Items from a dataset
────────────────
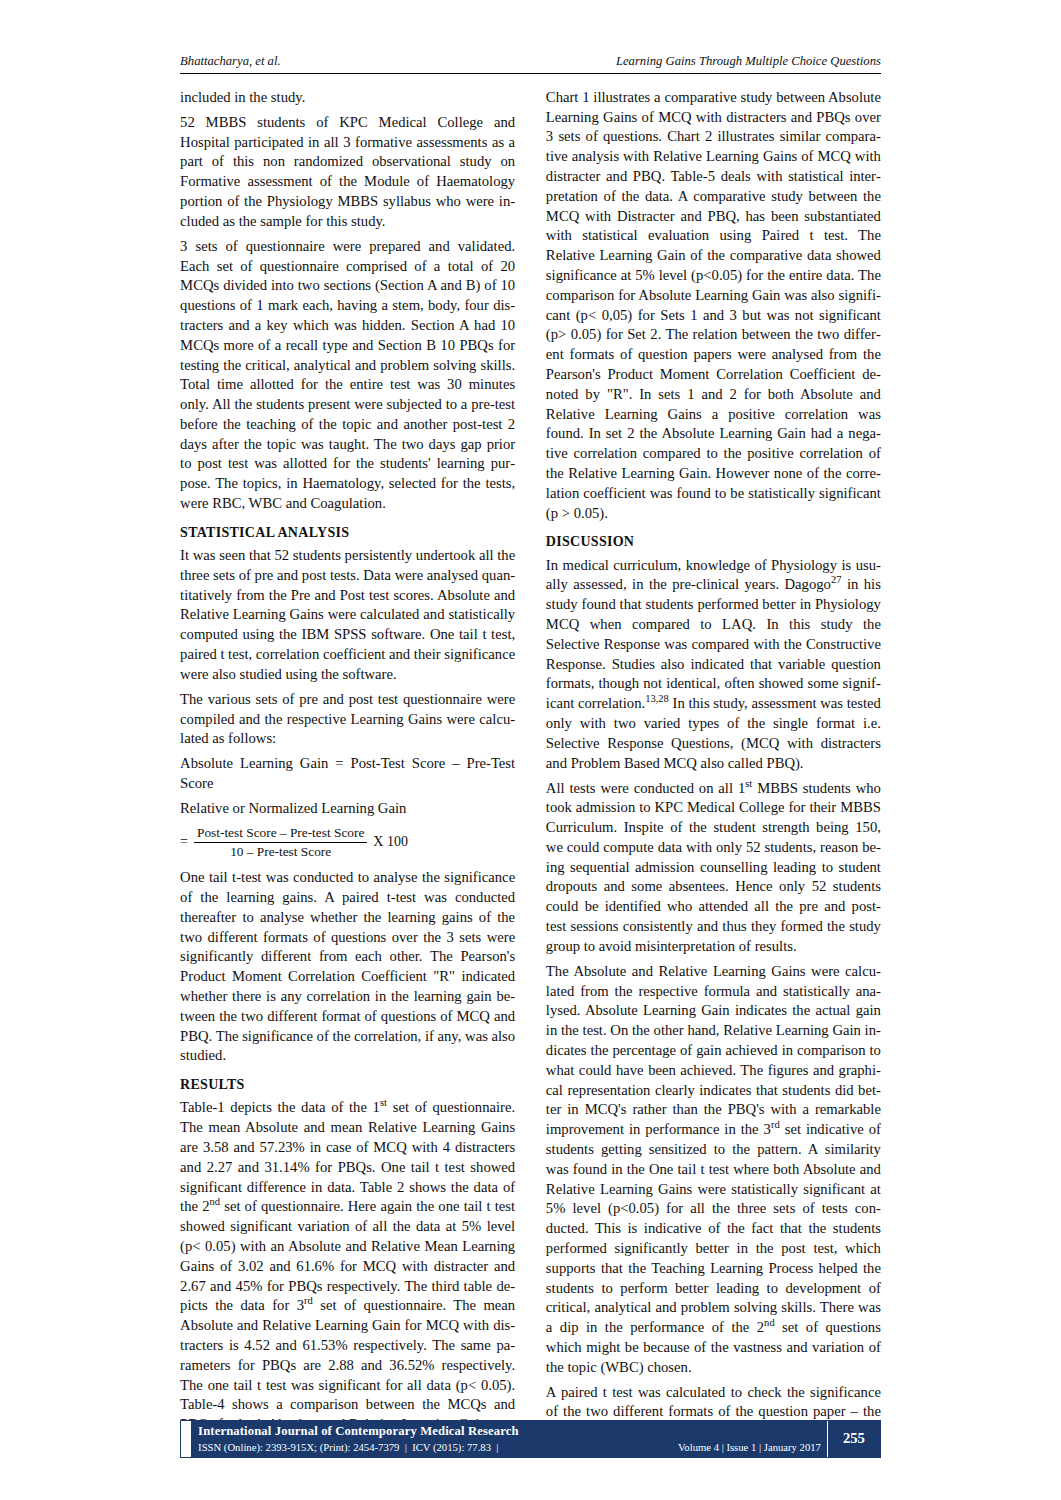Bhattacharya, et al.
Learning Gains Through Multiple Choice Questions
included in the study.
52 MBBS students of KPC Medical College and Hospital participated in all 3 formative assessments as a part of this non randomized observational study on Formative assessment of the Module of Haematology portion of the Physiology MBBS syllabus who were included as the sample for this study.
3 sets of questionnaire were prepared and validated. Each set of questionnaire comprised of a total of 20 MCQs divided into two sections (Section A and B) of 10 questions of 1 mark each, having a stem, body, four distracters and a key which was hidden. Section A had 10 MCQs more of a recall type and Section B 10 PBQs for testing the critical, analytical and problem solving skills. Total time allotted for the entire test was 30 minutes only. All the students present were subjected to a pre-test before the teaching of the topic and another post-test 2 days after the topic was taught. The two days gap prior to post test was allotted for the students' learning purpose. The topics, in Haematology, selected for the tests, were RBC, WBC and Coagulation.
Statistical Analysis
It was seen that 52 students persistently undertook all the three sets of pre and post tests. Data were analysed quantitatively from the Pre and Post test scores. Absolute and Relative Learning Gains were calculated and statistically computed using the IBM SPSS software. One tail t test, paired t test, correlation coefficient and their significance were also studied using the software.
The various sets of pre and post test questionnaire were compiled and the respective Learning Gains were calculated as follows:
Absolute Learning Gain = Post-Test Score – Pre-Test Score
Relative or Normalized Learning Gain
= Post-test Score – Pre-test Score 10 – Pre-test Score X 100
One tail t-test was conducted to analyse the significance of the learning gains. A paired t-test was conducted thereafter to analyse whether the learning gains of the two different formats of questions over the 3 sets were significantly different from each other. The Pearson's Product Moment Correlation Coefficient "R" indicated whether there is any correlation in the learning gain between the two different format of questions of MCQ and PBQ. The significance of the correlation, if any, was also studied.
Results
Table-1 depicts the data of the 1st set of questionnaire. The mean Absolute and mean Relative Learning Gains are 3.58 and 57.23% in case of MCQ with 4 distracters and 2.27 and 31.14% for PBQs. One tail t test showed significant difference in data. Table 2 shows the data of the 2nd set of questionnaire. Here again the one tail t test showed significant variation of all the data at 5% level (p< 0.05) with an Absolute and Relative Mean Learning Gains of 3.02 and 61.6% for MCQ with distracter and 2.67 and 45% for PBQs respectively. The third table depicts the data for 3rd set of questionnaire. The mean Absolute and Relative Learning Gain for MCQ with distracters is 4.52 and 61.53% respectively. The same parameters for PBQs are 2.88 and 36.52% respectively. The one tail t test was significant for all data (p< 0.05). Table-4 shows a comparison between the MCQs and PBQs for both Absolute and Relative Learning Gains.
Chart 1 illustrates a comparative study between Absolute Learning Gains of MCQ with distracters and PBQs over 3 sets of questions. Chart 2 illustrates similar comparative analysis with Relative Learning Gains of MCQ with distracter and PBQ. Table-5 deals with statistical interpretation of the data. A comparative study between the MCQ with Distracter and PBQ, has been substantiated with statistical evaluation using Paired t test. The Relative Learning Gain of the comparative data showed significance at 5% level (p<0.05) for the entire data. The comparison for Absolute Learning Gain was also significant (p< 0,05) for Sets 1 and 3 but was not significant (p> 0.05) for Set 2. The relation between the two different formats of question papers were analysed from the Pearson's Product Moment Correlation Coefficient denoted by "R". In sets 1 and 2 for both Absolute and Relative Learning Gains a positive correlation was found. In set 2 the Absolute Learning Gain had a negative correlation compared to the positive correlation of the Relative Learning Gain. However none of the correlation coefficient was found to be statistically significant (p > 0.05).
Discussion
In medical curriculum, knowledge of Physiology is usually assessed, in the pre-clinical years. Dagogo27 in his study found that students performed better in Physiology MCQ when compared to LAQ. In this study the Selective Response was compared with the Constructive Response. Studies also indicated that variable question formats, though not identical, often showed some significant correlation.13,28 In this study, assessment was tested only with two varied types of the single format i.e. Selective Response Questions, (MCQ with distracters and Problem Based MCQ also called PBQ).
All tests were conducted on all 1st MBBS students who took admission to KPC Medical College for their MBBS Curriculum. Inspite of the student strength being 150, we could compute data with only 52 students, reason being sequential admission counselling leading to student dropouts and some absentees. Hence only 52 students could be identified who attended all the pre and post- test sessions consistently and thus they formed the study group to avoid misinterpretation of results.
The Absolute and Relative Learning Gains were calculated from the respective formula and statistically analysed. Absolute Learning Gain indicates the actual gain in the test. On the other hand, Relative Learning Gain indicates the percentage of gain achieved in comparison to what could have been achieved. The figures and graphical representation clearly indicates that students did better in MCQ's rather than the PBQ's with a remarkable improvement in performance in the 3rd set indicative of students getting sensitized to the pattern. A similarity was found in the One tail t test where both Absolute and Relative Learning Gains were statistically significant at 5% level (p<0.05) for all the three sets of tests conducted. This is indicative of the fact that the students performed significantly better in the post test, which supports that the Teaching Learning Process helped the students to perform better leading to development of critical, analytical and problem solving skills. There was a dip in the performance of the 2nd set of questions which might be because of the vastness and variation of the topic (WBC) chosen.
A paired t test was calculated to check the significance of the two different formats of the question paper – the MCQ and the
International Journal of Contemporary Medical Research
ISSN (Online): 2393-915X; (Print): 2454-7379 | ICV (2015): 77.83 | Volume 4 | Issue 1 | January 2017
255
────────────────
* [TRY IT]
In the answer, include exactly the lines from the line containing "A paired t test" through the end of the data, and nothing else.

* [RESPONSE]
A paired t test was calculated to check the significance of the two different formats of the question paper – the MCQ and the
International Journal of Contemporary Medical Research
ISSN (Online): 2393-915X; (Print): 2454-7379 | ICV (2015): 77.83 | Volume 4 | Issue 1 | January 2017
255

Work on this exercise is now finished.